Since the judge did neither of those things, Rinaldi argued that the comment could have caused “irregularity or prejudicial occurrence”, such that the “overall trial has been rendered unfair.”
While this might seem like a sensible submission, Justice Porter of the CCA expressed the view that a ‘slip of the tongue’ would have had no impact on a jury; and it appears unlikely that Mr Dimech’s appeal will succeed. After hearing Mr Rinaldi’s submissions, the appeal judges advised the prosecution that they did not need to make submissions in response – which usually means they have already won.
Mr Dimech awaits the court’s formal decision.
The Canadian Case of “Mr Guilty” aka Mr. Wilson:
Mr Dimech is not the only defendant to be called “Mr Guilty” in front of a jury.
In Toronto, Canada, 27-year-old Mr Wilson was convicted of drug trafficking, and he blames the verdict on the judge saying to the jury:
“[The presumption of innocence] is only defeated if and when Crown counsel satisfied you, beyond a reasonable doubt, that Mr. Guilty, I’m sorry, Mr. Wilson, is guilty of the crime charged.”
Mr Wilson’s criminal lawyers argued that this unfortunate comment was enough to prejudice the jury, potentially indicating the views of the judge.
They appealed to the Court of Appeal of Ontario, which ultimately dismissed the appeal on the basis that the “inadvertent misstatement” was not enough to cause a mistrial.
The court found that jurors, as reasonable and intelligent people, would not have misconstrued the slip of a tongue as an indication of the judge’s views, noting that it was quickly corrected by the judge in that case.

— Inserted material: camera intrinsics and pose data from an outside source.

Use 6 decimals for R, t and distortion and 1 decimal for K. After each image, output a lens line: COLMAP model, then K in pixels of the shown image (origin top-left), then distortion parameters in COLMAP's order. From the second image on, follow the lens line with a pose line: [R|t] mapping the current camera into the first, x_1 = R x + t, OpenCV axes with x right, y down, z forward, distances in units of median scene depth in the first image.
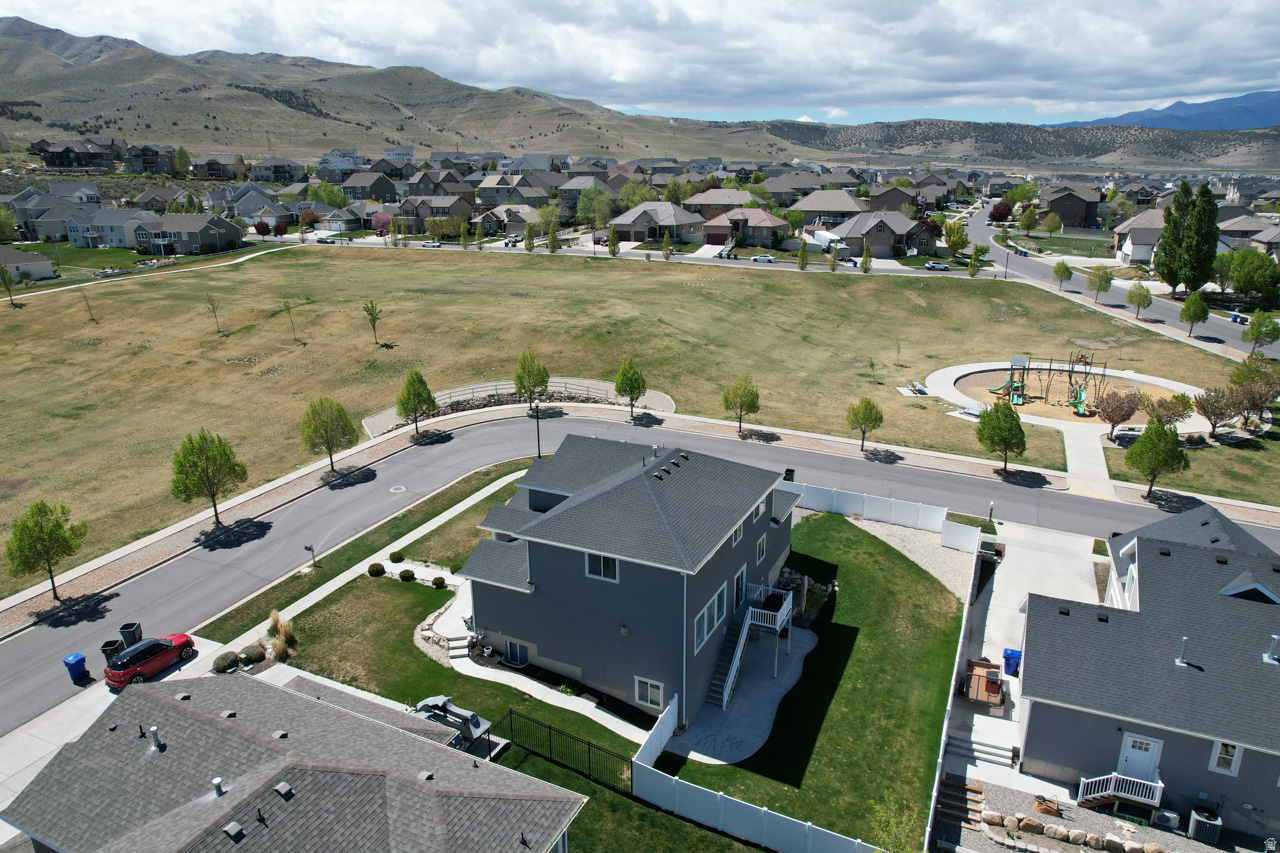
lens RADIAL K [[815.7, 0, 638.8], [0, 815.7, 425.6], [0, 0, 1]] dist [-0.068349, 0.055726]
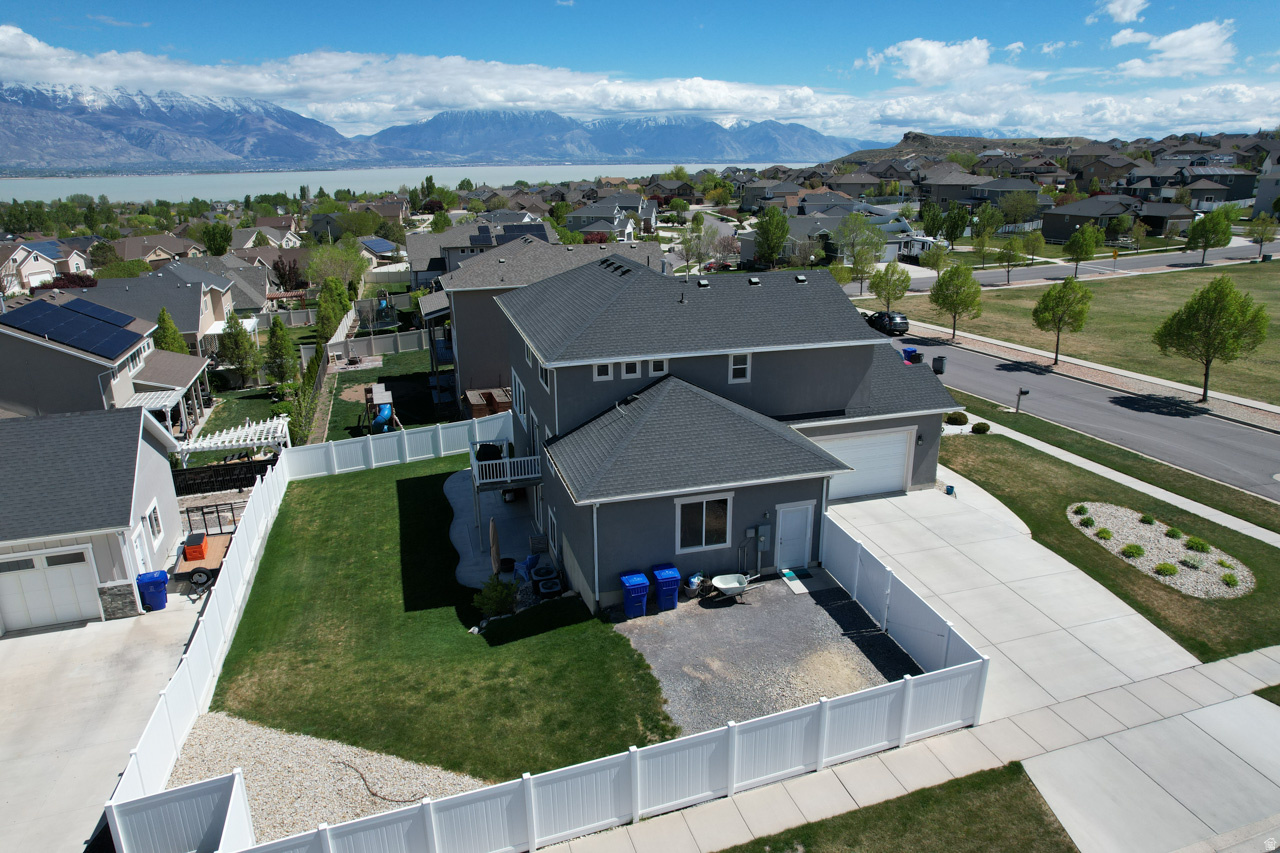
lens RADIAL K [[815.7, 0, 642.3], [0, 815.7, 428.1], [0, 0, 1]] dist [-0.068349, 0.055726]
pose [[-0.742914, 0.224285, -0.630694, 0.343977], [-0.181905, 0.839096, 0.512669, -0.141515], [0.644196, 0.495595, -0.582577, 0.980014]]
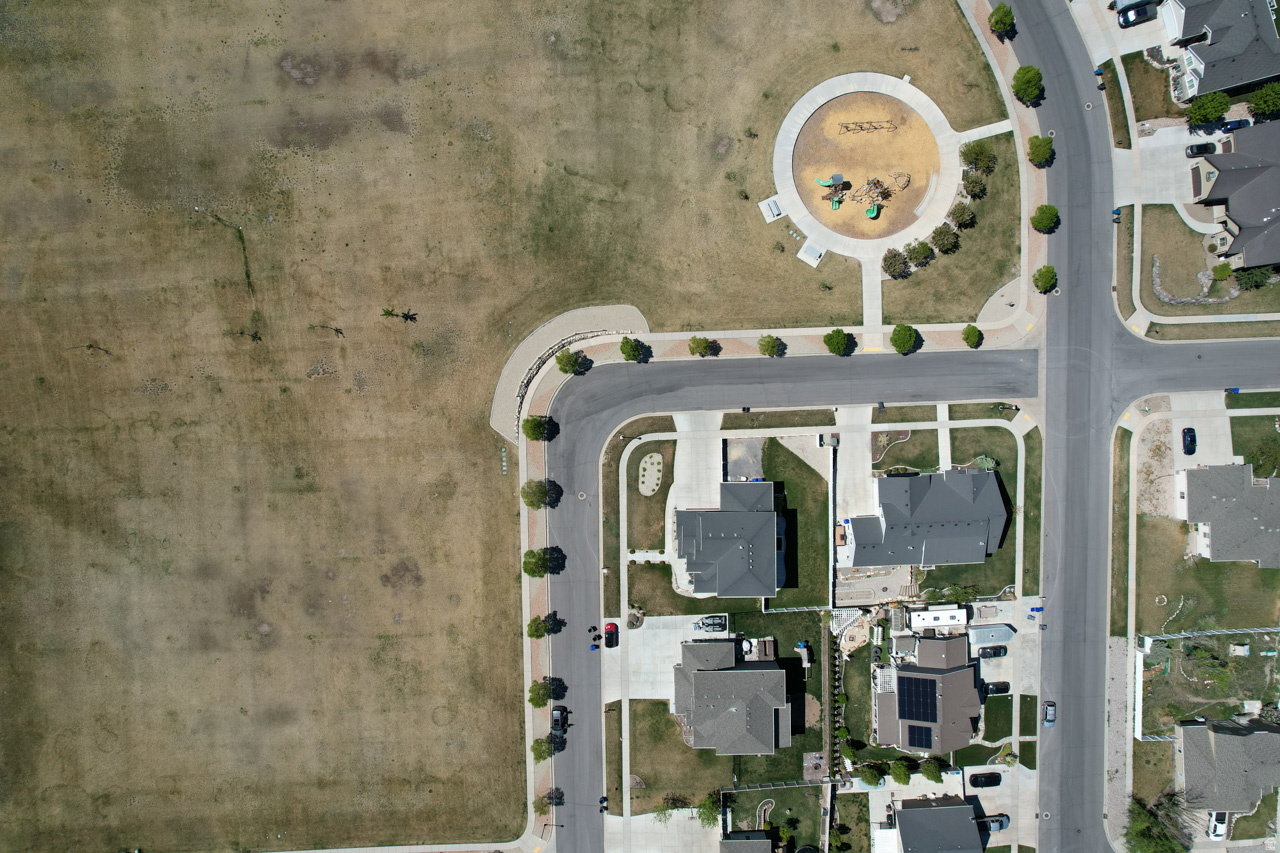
lens RADIAL K [[815.7, 0, 639.0], [0, 815.7, 423.1], [0, 0, 1]] dist [-0.068349, 0.055726]
pose [[0.895355, -0.445303, -0.006610, -0.060459], [0.132713, 0.252616, 0.958422, -1.946686], [-0.425119, -0.859005, 0.285279, 0.470492]]
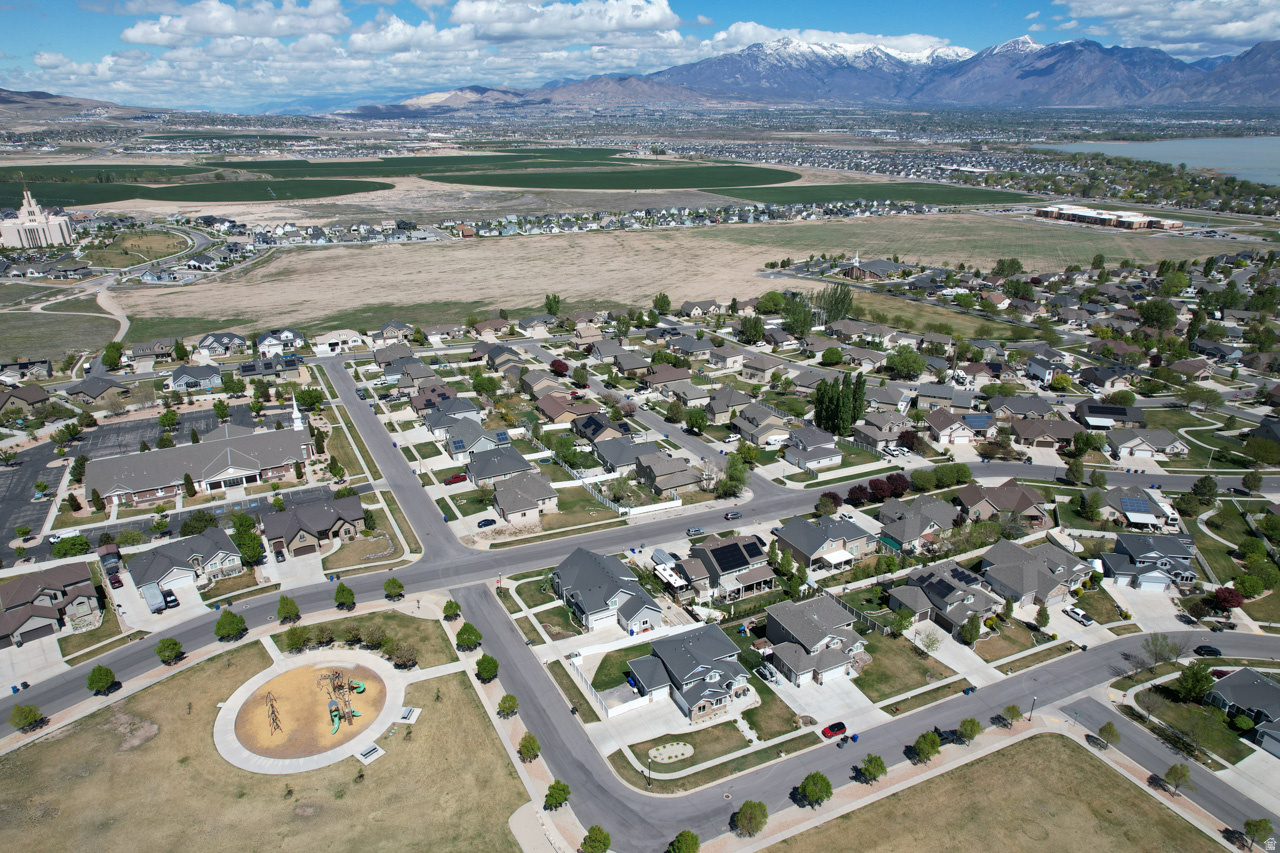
lens RADIAL K [[815.7, 0, 641.4], [0, 815.7, 424.9], [0, 0, 1]] dist [-0.068349, 0.055726]
pose [[-0.783389, -0.222720, 0.580257, -1.020551], [0.185031, 0.807690, 0.559821, -1.698119], [-0.593351, 0.545923, -0.591525, 1.716432]]
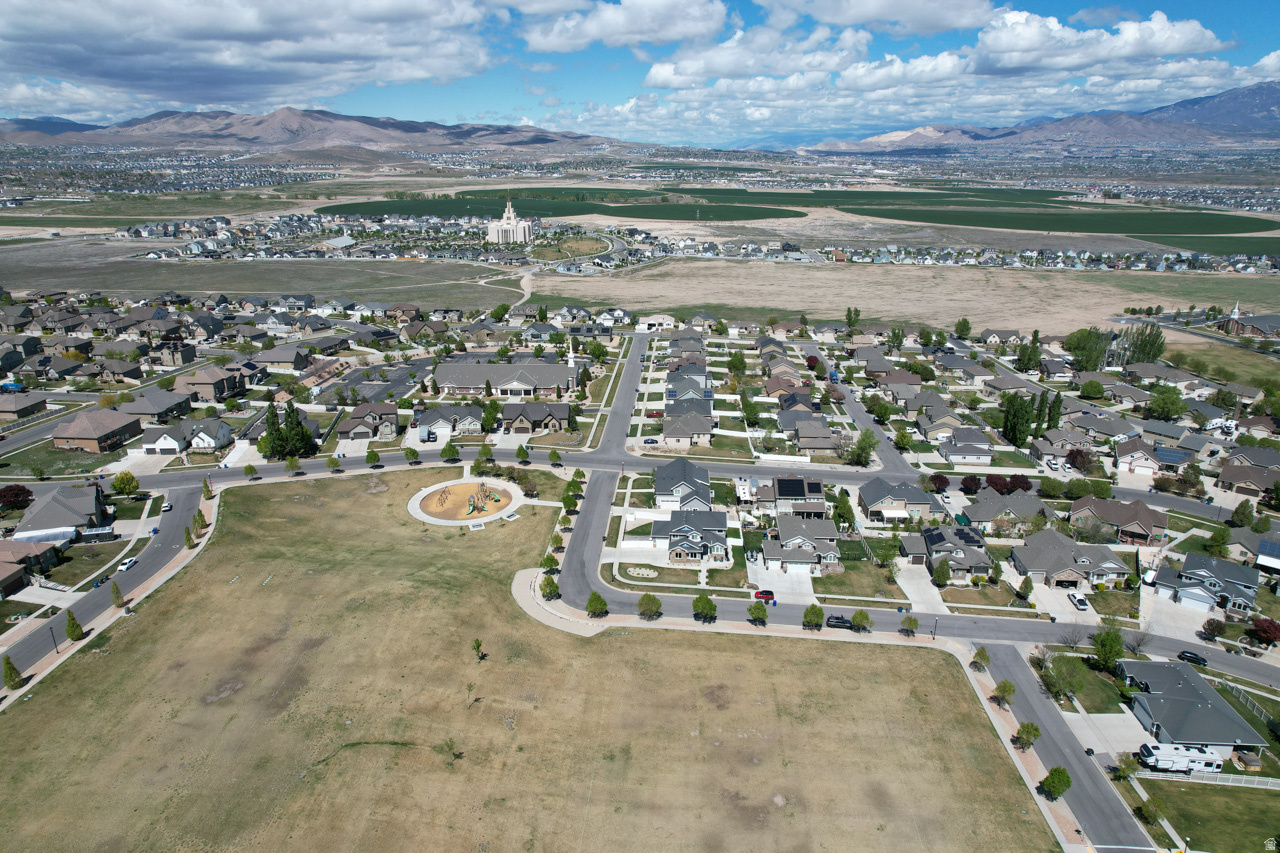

Mr Wilson was unhappy with the decision, saying that it effectively allows judges to defame defendants and influence jurors as long as they say sorry.
Right to a Fair Trial
Not many rights are guaranteed in Australia, but the right to a fair trial is one of those protected by our constitution.
However, the right does not extend to all forms of unfairness to the defendant; rather, there must have been a “miscarriage of justice”. The courts have found that the essential components of a fair trial include: an independent court, the right not to testify against oneself, and the right to be considered innocent until proven guilty.
A slip of the tongue, Freudian or not, will not normally amount to a miscarriage of justice in Australia.